Caído Muñecas, las fuerzas larecajeñas comenzaron a ser hostigadas, acorraladas, perseguidas con saña -y tierra arrasada mediante- por los españoles. Buscaban en cada aldea a los cabecillas, cortaban manos y pies como castigo y en señal de amenaza, violaban a las mujeres, segaban a los niños. Buscaron a Pariamo hasta que lo encontraron. Combatieron, lo vencieron, lo rodearon. Pariamo sabía y sentía como la Vicky y como Pringles que entregarse vivo era el escarnio, era el suplicio, y era algo peor: era el deshonor, cautivo o degollado, prisionero o descuartizado en la plaza pública de Sorata por el enemigo vil, era la deshonra, era traicionar los principios, era escaparle a la cita con la patria, con la entrega permanente, con la moral intachable, con el sacrificio supremo y siempre a flor de piel porque la lucha, el compromiso, la guerra, la paz y la patria se sienten o no se sienten: y entonces agarró su puñal, lo tomó con toda su fuerza de guerrero invicto, de alma de guerrero que lleva consigo todas las almas de los combatientes muertos, y desgarrándose la carne, se lo incrustó en el corazón para no darle al enemigo sino lo único que se merece: desprecio.

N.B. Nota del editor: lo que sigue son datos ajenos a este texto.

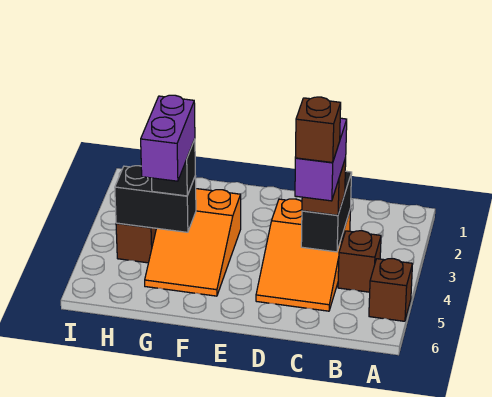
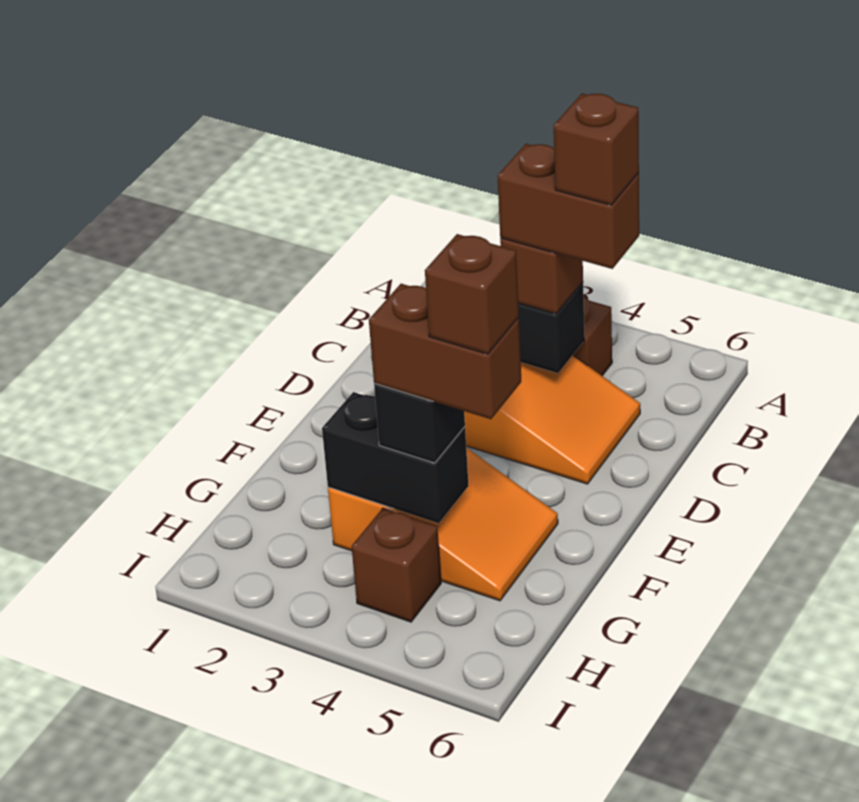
brown 1x1 brick [369,259,412,321] -> brown 1x1 brick moved to [425,234,519,354]
purple 1x2 brick [295,118,347,201] -> brown 1x2 brick [497,144,639,269]
black 1x2 brick [115,166,196,232] -> black 1x2 brick turned to [322,392,469,523]
purple 1x2 brick [141,95,195,181] -> brown 1x2 brick [369,284,521,419]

Anoto todas estas historias y estos recuerdos en catarata, un torrente imparable de palabras surge de mi corazón y acaba en mis dedos que teclean y teclean sin parar, y me pregunto ¿por qué? No dudo el motivo. Quiero con este fluir de patria, con estas historias de patriotas, de valientes, de hombres y mujeres nobles y libres que nunca jamás se rindieron, que lo dieron todo por la patria, rendir un homenaje sincero, un abrazar al hombre en la distancia, y manifestar mi reconocimiento por un boliviano cabal, por un patriota: don Andrés Solís Rada.